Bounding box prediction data

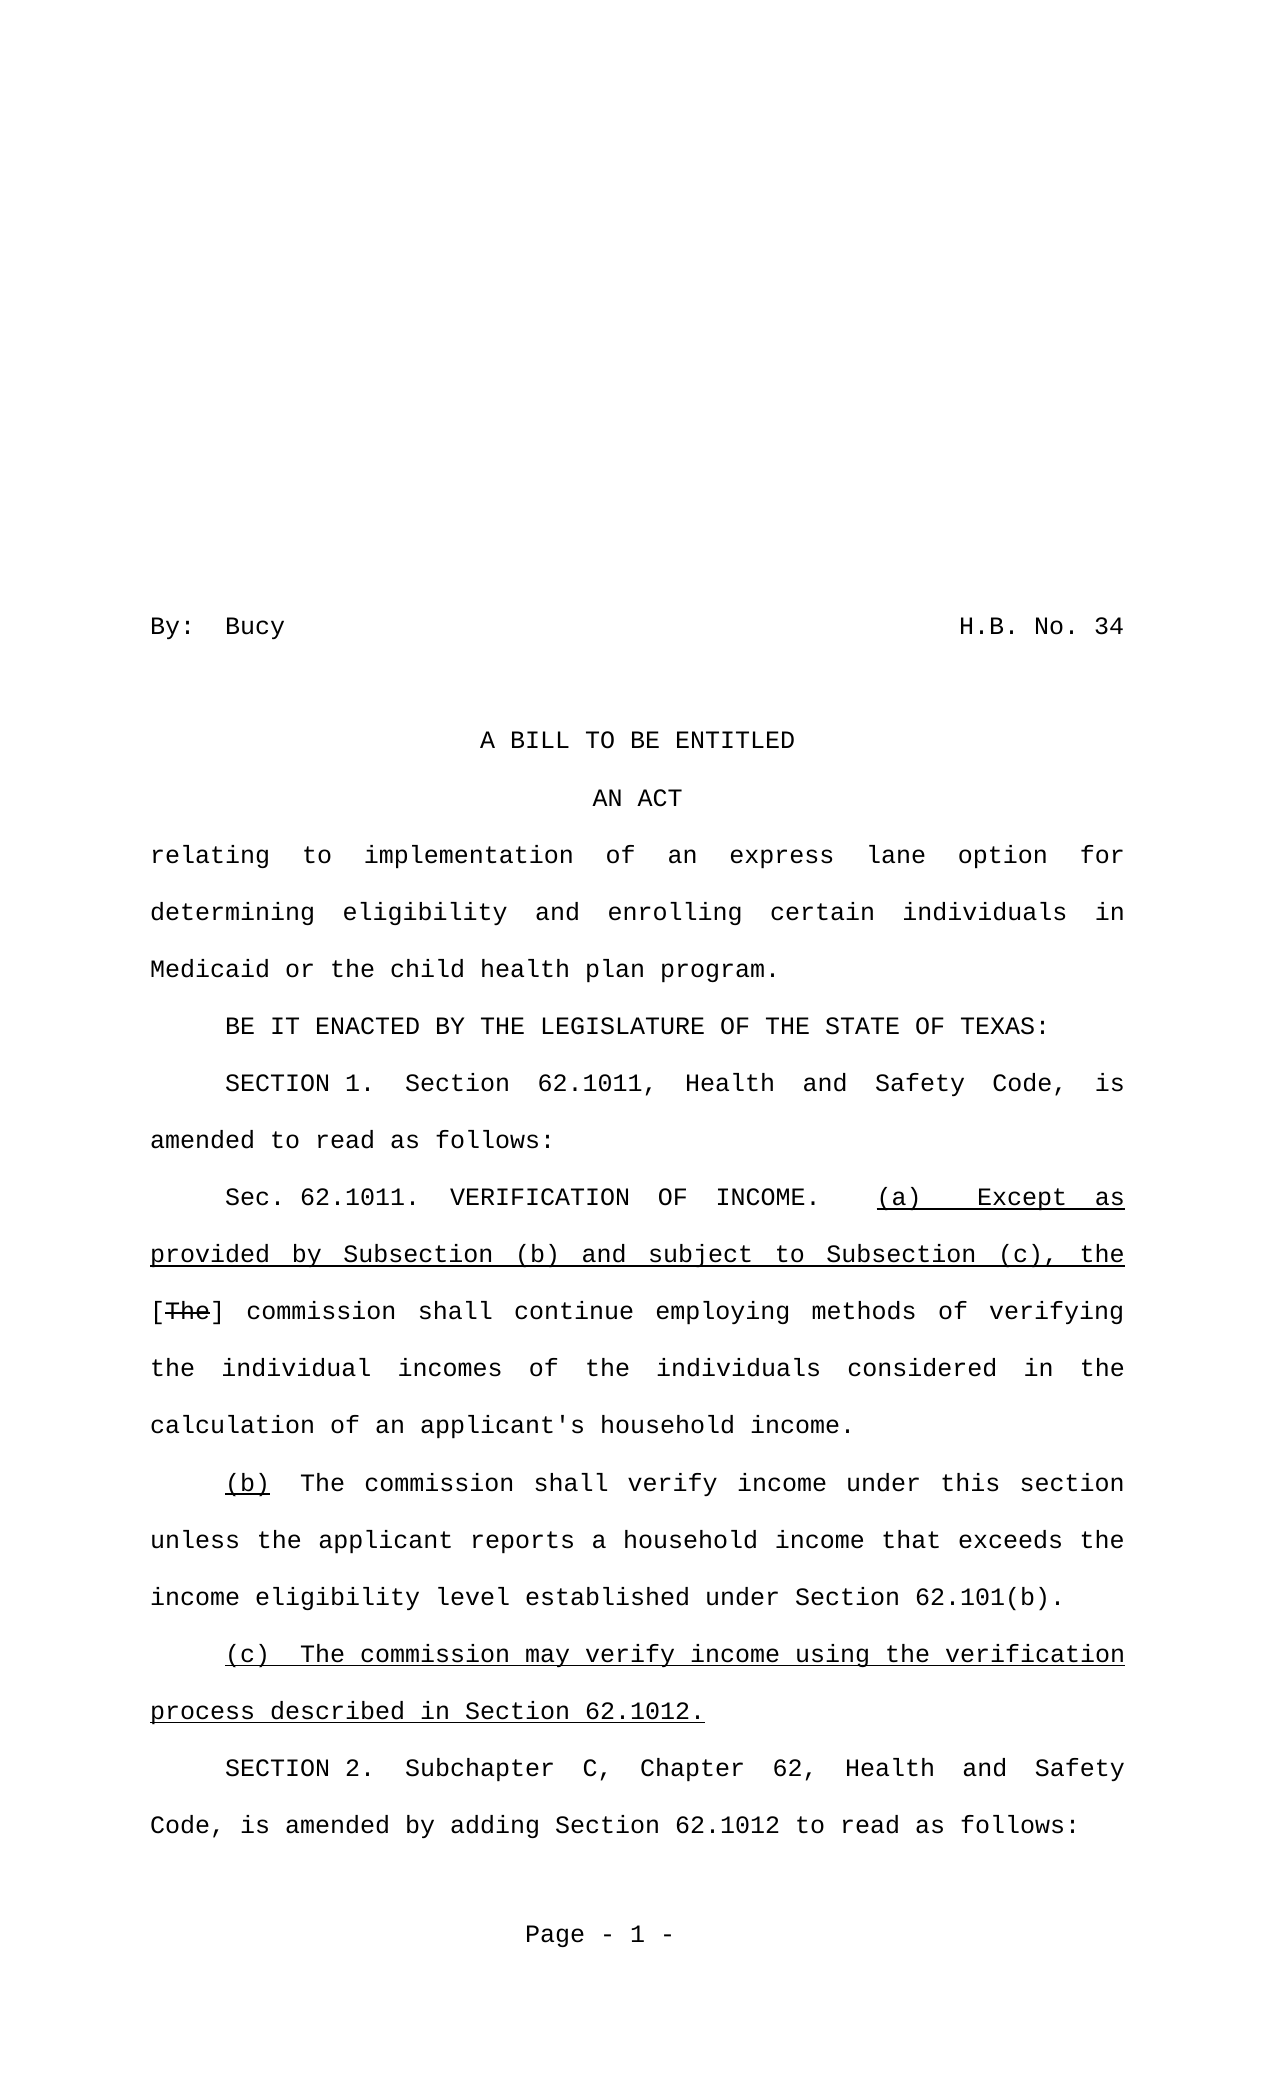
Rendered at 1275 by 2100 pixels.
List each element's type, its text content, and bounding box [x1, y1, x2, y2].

text By: Bucy H.B. No. 34 [150, 614, 1125, 642]
text relating to implementation of an express lane option for determining eligibility and enrolling certain individuals in Medicaid or the child health plan program. [150, 842, 1125, 985]
text A BILL TO BE ENTITLED [150, 728, 1125, 756]
text Sec. 62.1011. VERIFICATION OF INCOME. (a) Except as provided by Subsection (b) and subject to Subsection (c), the [The] commission shall continue employing methods of verifying the individual incomes of the individuals considered in the calculation of an applicant's household income. [150, 1184, 1125, 1265]
text SECTION 1. Section 62.1011, Health and Safety Code, is amended to read as follows: [150, 1070, 1125, 1156]
text AN ACT [150, 785, 1125, 813]
text Sec. 62.1011. VERIFICATION OF INCOME. (a) Except as provided by Subsection (b) and subject to Subsection (c), the [The] commission shall continue employing methods of verifying the individual incomes of the individuals considered in the calculation of an applicant's household income. [150, 1267, 1125, 1441]
text SECTION 2. Subchapter C, Chapter 62, Health and Safety Code, is amended by adding Section 62.1012 to read as follows: [150, 1755, 1125, 1841]
text (c) The commission may verify income using the verification process described in Section 62.1012. [150, 1641, 1125, 1727]
text (b) The commission shall verify income under this section unless the applicant reports a household income that exceeds the income eligibility level established under Section 62.101(b). [150, 1470, 1125, 1613]
text BE IT ENACTED BY THE LEGISLATURE OF THE STATE OF TEXAS: [150, 1013, 1125, 1042]
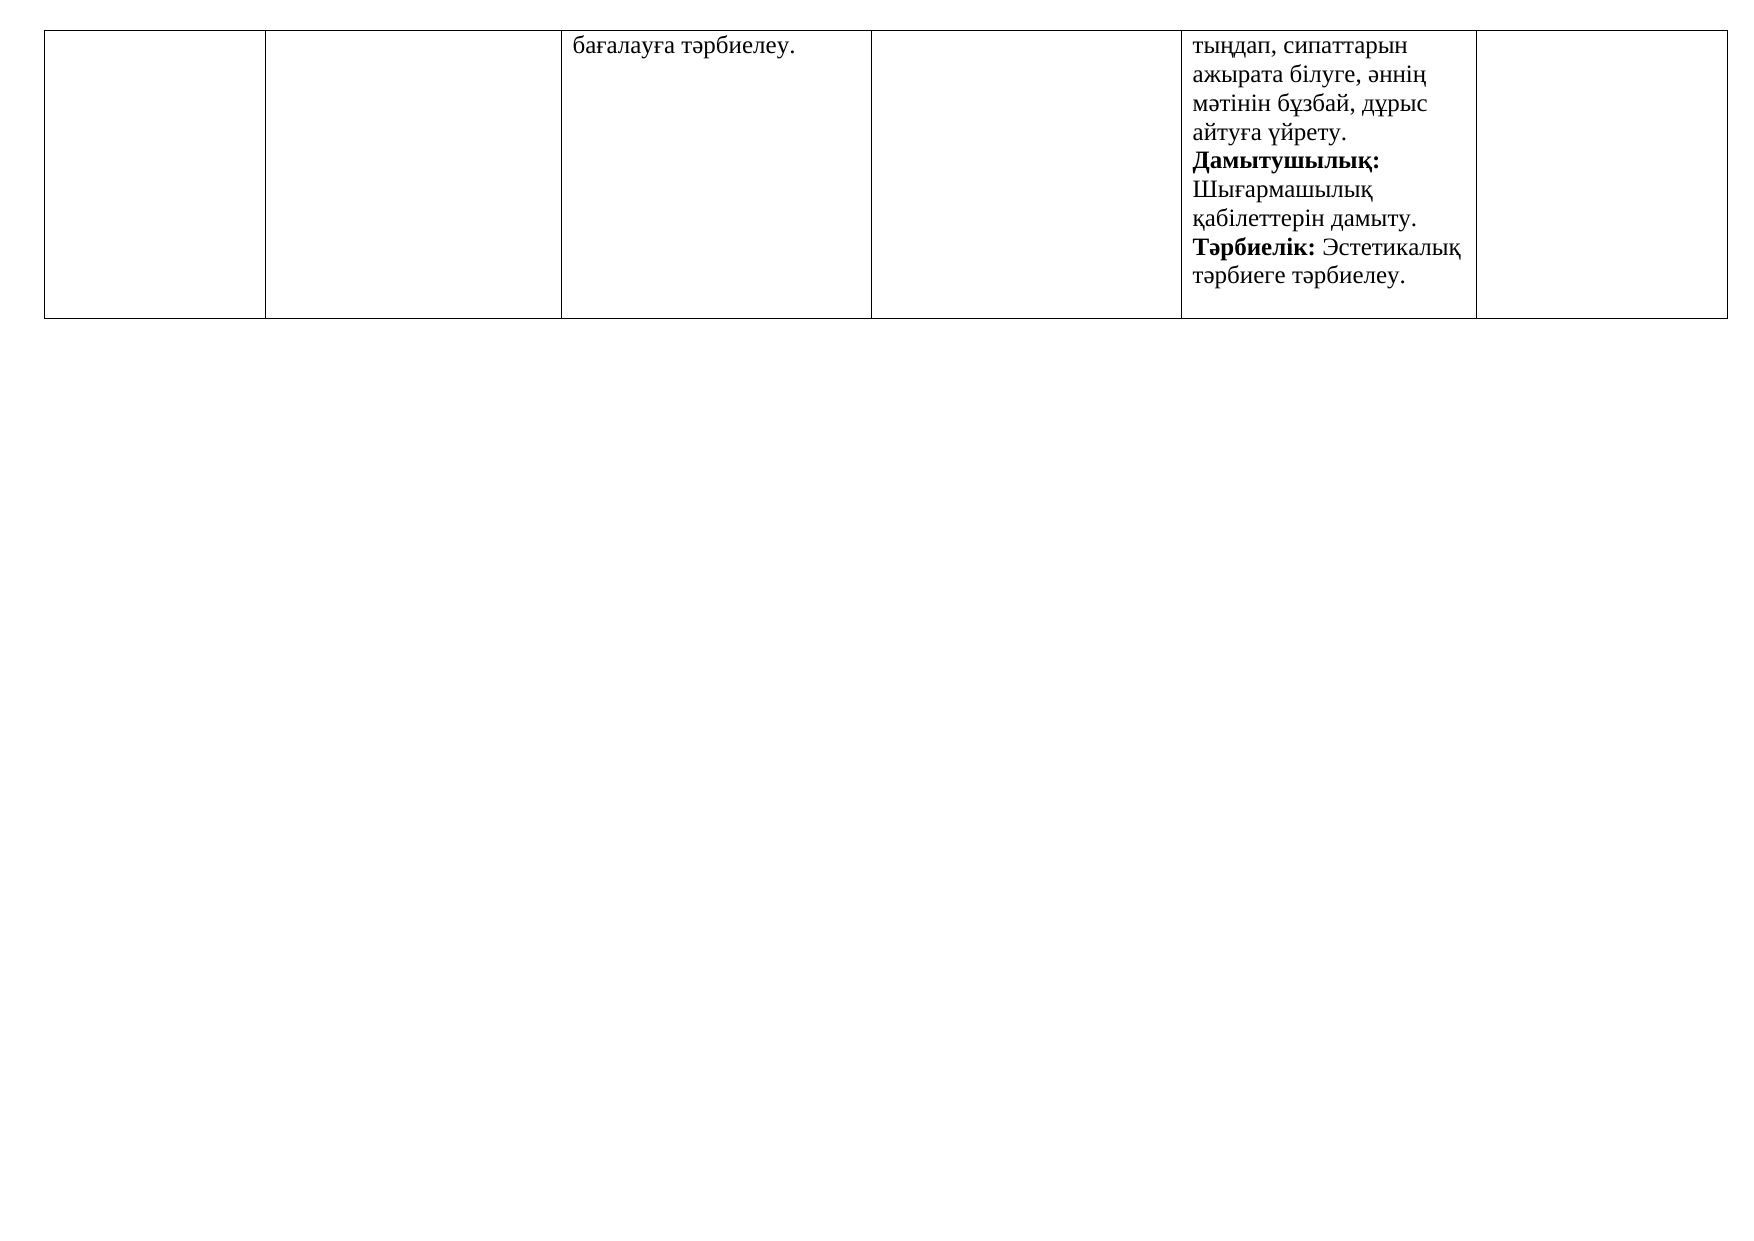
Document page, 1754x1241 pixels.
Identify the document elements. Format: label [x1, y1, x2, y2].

table_header [562, 31, 871, 318]
table_header [1477, 31, 1727, 318]
table_header [872, 31, 1181, 318]
table_header [1182, 31, 1476, 318]
table_header [45, 31, 265, 318]
table_header [266, 31, 561, 318]
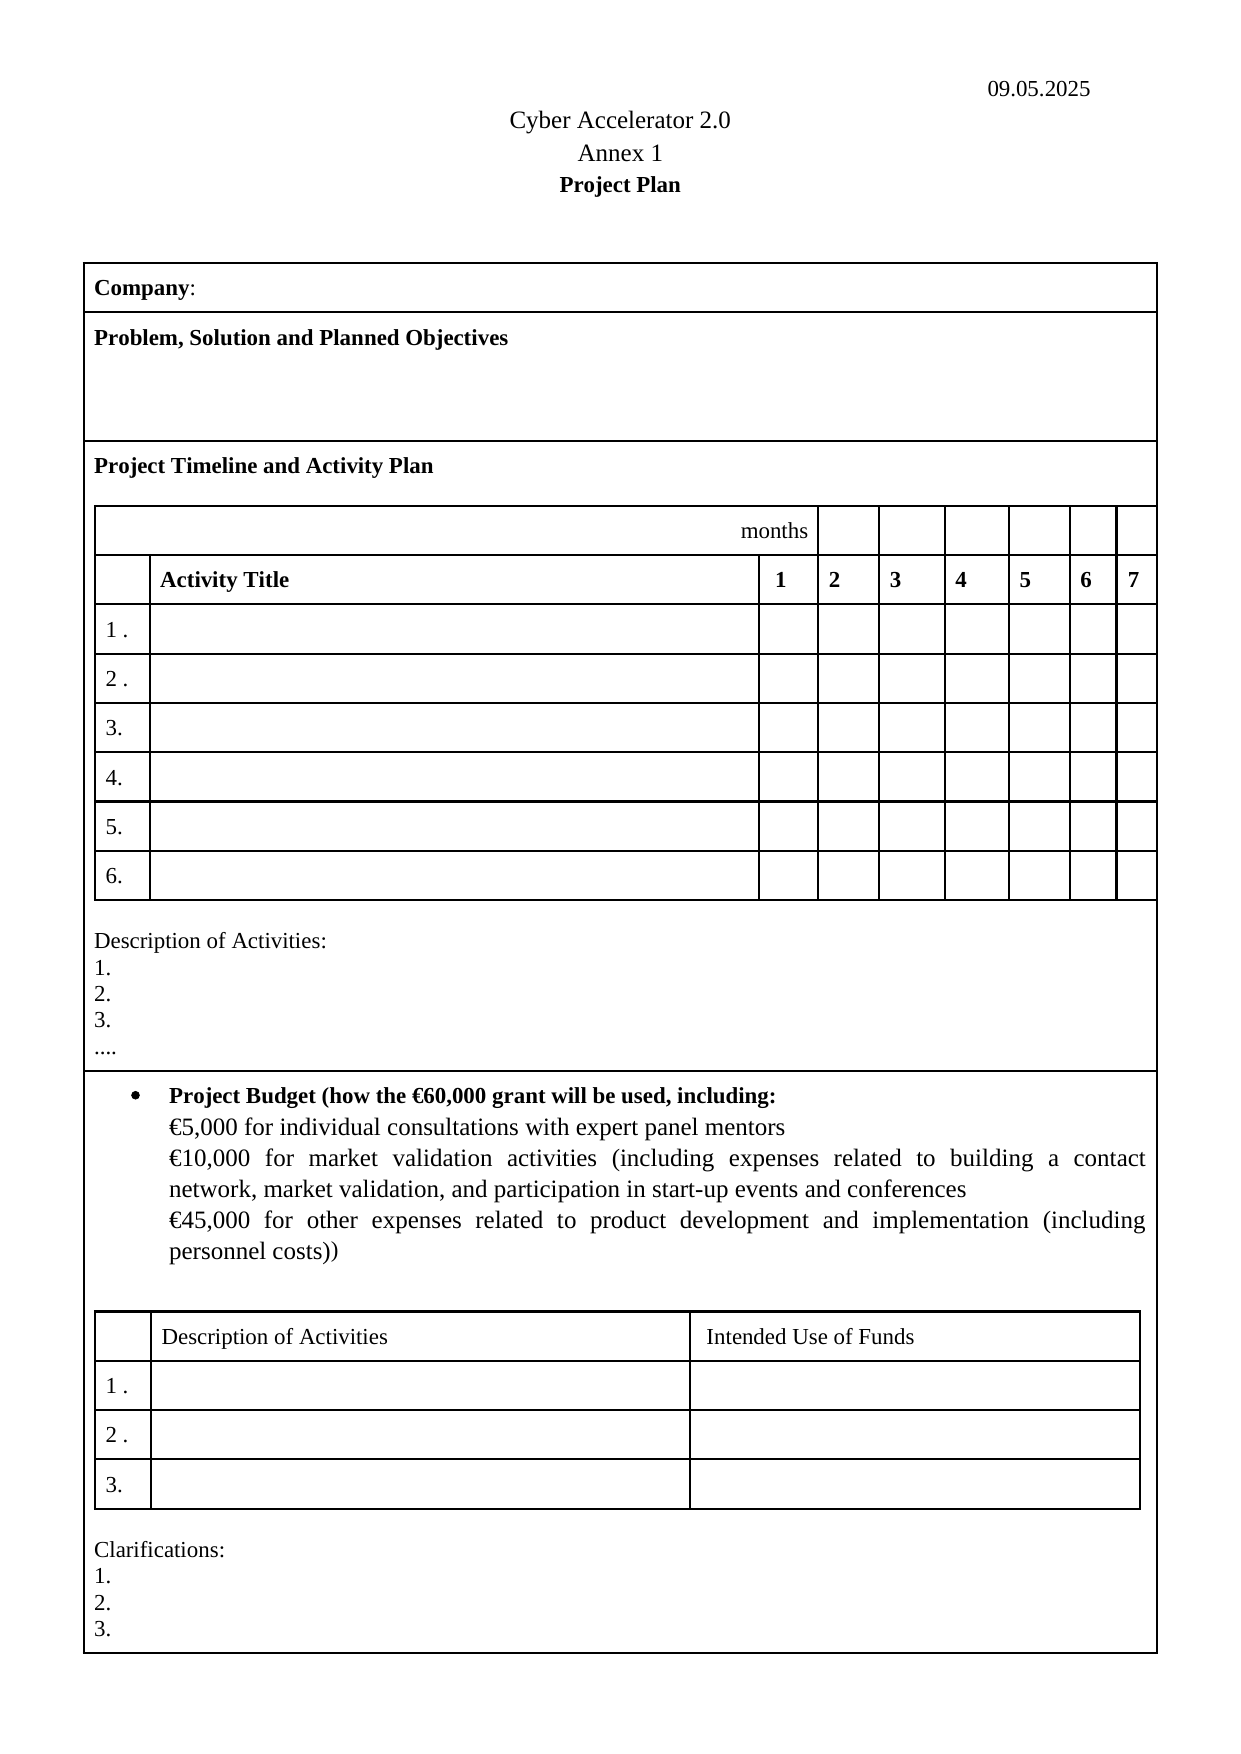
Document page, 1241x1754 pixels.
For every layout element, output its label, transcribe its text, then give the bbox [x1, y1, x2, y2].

text Project Plan [150, 171, 1090, 198]
table_header Company: [85, 264, 1156, 311]
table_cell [85, 1072, 1156, 1652]
text Annex 1 [150, 138, 1090, 167]
text Cyber Accelerator 2.0 [150, 105, 1090, 134]
table_cell Project Timeline and Activity Plan Description of Activities: 1. 2. 3. .... [85, 442, 1156, 1069]
table_cell Problem, Solution and Planned Objectives [85, 313, 1156, 439]
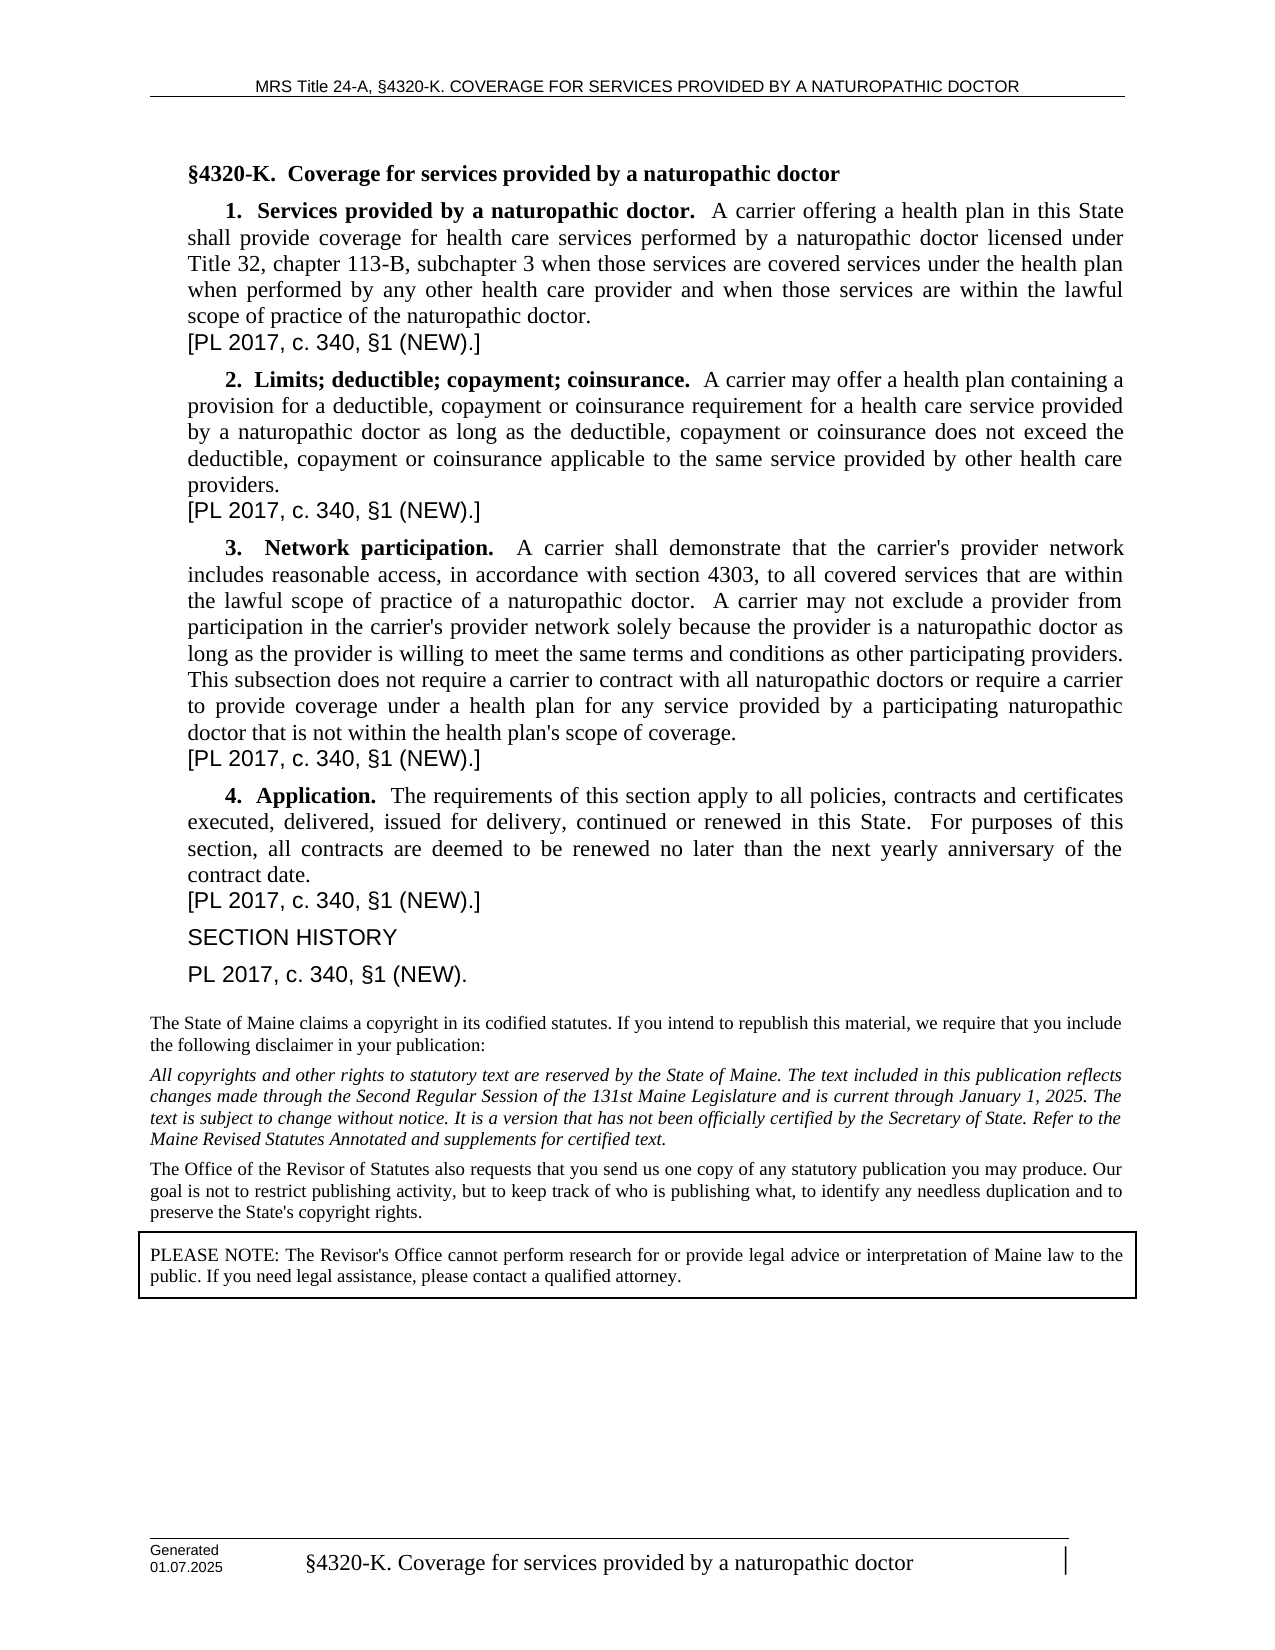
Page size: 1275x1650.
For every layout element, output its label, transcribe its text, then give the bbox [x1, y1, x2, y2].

**EXERCISE OBJECTIVE:** Make an exact copy of the records above. Keep out every picture.

**WORKED SOLUTION:**
Rendered at 1275 by 2100 pixels.
List each element's type, its text content, and bounding box [x1, y1, x2, y2].

text By: Bucy H.B. No. 34 [150, 614, 1125, 642]
text relating to implementation of an express lane option for determining eligibility and enrolling certain individuals in Medicaid or the child health plan program. [150, 842, 1125, 985]
text A BILL TO BE ENTITLED [150, 728, 1125, 756]
text Sec. 62.1011. VERIFICATION OF INCOME. (a) Except as provided by Subsection (b) and subject to Subsection (c), the [The] commission shall continue employing methods of verifying the individual incomes of the individuals considered in the calculation of an applicant's household income. [150, 1184, 1125, 1265]
text SECTION 1. Section 62.1011, Health and Safety Code, is amended to read as follows: [150, 1070, 1125, 1156]
text AN ACT [150, 785, 1125, 813]
text Sec. 62.1011. VERIFICATION OF INCOME. (a) Except as provided by Subsection (b) and subject to Subsection (c), the [The] commission shall continue employing methods of verifying the individual incomes of the individuals considered in the calculation of an applicant's household income. [150, 1267, 1125, 1441]
text SECTION 2. Subchapter C, Chapter 62, Health and Safety Code, is amended by adding Section 62.1012 to read as follows: [150, 1755, 1125, 1841]
text (c) The commission may verify income using the verification process described in Section 62.1012. [150, 1641, 1125, 1727]
text (b) The commission shall verify income under this section unless the applicant reports a household income that exceeds the income eligibility level established under Section 62.101(b). [150, 1470, 1125, 1613]
text BE IT ENACTED BY THE LEGISLATURE OF THE STATE OF TEXAS: [150, 1013, 1125, 1042]
Document page, 1754x1241 pixels.
Identify the document elements. Format: label [x1, y1, x2, y2].

table_header [562, 31, 871, 318]
table_header [1477, 31, 1727, 318]
table_header [872, 31, 1181, 318]
table_header [1182, 31, 1476, 318]
table_header [45, 31, 265, 318]
table_header [266, 31, 561, 318]
Document page, 1241x1754 pixels.
For every layout element, output its label, transcribe its text, then give the bbox [x1, y1, x2, y2].

text Project Plan [150, 171, 1090, 198]
table_header Company: [85, 264, 1156, 311]
table_cell [85, 1072, 1156, 1652]
text Annex 1 [150, 138, 1090, 167]
text Cyber Accelerator 2.0 [150, 105, 1090, 134]
table_cell Project Timeline and Activity Plan Description of Activities: 1. 2. 3. .... [85, 442, 1156, 1069]
table_cell Problem, Solution and Planned Objectives [85, 313, 1156, 439]
Page size: 1275x1650.
For every layout element, output its label, transcribe its text, then give the bbox [x1, y1, x2, y2].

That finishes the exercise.